Search the material for the string "Silkscreen", then show every line where it turns up.

__Exercise material__:
● ● ●

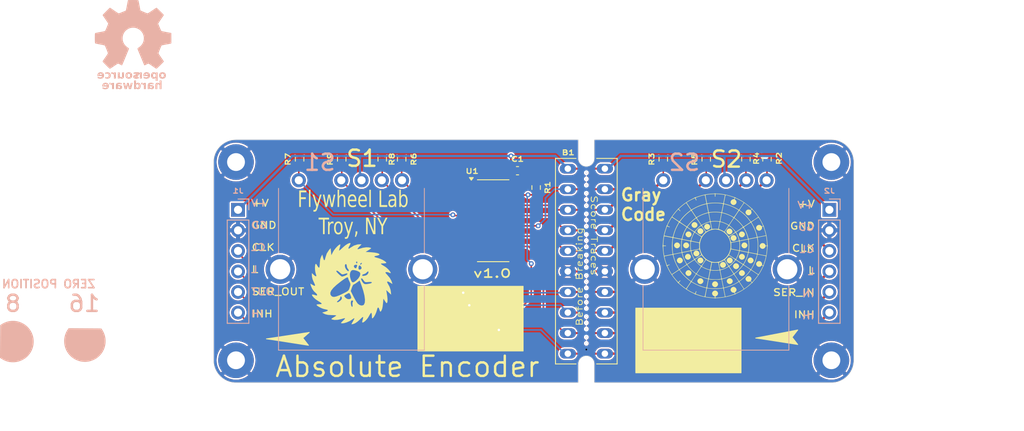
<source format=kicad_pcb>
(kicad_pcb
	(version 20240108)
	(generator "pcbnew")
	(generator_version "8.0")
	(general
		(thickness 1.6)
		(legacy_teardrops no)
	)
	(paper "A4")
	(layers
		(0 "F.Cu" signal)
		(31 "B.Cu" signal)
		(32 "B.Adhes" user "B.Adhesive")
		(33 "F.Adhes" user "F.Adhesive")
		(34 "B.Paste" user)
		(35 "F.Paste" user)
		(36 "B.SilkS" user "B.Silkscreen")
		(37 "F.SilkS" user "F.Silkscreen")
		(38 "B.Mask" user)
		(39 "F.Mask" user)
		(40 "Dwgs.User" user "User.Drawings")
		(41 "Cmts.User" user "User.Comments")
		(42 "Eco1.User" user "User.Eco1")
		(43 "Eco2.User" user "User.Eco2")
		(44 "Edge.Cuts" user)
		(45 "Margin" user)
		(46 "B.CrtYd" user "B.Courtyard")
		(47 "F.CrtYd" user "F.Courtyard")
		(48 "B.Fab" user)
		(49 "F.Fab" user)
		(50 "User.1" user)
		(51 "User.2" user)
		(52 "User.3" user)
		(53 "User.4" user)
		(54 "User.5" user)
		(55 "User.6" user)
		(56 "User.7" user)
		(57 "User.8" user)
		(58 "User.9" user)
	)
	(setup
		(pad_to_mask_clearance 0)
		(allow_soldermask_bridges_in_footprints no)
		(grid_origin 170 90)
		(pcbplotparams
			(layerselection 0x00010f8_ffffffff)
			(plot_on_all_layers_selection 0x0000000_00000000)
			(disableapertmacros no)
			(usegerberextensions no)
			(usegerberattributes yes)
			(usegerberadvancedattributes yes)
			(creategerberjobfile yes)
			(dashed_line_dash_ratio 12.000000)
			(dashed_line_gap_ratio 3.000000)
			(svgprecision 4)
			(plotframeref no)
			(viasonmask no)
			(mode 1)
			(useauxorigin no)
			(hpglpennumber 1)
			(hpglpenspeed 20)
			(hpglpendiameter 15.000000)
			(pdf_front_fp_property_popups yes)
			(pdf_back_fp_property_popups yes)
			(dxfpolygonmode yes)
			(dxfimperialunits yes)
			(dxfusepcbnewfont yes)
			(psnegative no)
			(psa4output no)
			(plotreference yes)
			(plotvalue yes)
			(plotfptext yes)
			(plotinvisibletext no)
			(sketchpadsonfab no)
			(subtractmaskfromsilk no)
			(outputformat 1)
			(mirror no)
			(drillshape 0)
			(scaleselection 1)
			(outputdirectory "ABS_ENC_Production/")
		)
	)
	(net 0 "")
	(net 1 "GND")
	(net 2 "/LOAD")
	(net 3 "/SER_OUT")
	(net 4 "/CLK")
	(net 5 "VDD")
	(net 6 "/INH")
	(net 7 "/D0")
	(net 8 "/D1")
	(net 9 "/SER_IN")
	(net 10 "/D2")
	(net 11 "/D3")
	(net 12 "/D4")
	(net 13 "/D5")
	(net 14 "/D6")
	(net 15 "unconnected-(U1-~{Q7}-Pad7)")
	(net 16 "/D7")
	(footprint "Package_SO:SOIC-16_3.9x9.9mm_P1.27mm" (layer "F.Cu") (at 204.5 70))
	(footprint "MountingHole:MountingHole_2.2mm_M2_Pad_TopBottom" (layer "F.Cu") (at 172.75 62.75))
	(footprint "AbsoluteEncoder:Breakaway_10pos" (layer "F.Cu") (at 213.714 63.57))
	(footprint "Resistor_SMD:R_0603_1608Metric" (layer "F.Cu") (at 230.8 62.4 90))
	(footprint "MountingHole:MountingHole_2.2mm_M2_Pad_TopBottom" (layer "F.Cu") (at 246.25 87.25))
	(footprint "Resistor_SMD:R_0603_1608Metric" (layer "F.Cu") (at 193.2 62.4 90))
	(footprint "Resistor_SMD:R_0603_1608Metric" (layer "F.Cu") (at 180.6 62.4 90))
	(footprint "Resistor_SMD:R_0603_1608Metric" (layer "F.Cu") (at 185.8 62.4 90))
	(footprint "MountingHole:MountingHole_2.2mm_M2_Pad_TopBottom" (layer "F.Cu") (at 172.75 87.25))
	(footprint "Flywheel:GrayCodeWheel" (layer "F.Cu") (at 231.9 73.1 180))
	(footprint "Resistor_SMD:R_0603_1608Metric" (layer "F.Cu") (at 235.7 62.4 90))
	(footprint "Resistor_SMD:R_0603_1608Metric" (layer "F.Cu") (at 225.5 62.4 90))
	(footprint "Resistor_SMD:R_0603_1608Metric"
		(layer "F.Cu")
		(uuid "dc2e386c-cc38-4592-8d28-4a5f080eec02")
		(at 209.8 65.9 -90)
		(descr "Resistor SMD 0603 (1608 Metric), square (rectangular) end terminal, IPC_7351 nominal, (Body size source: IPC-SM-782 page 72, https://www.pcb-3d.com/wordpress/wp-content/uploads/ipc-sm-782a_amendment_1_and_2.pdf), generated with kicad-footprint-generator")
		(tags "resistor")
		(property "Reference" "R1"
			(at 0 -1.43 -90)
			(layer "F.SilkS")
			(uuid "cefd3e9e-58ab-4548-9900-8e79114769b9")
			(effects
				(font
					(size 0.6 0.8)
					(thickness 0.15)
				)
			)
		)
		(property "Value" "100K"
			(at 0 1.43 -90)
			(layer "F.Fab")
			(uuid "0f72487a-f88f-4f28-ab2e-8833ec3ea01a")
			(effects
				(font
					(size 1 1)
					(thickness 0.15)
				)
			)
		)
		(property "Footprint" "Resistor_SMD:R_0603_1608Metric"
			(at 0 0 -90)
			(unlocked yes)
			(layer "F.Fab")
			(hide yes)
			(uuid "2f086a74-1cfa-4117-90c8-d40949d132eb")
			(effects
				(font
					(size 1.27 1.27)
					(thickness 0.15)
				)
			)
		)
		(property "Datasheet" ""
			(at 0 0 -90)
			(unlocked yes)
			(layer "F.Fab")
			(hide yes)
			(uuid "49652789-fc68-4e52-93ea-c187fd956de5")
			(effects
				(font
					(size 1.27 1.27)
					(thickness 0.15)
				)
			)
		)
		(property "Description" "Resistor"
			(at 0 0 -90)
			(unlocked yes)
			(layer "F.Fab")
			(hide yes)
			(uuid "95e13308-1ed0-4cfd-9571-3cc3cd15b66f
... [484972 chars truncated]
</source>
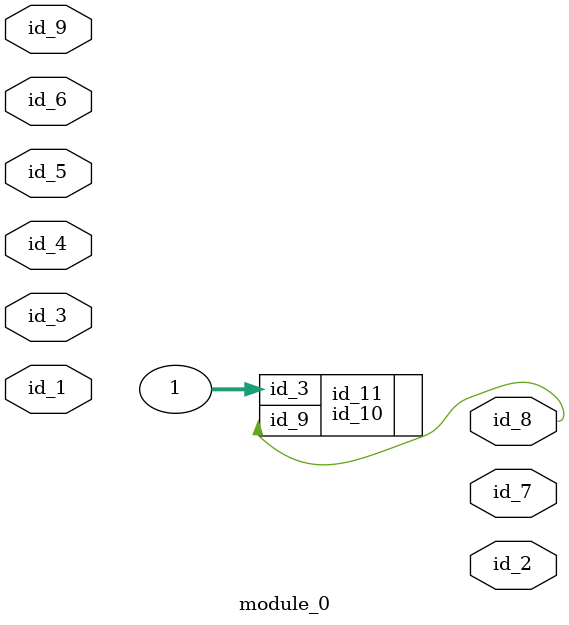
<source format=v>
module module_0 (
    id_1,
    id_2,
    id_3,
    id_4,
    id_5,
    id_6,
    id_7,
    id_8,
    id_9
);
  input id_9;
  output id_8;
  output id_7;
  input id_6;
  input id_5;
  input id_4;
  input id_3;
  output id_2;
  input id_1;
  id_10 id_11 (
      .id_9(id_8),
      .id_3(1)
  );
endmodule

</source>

● ● ●

__Answer to this problem__:
		(36 "B.SilkS" user "B.Silkscreen")
		(37 "F.SilkS" user "F.Silkscreen")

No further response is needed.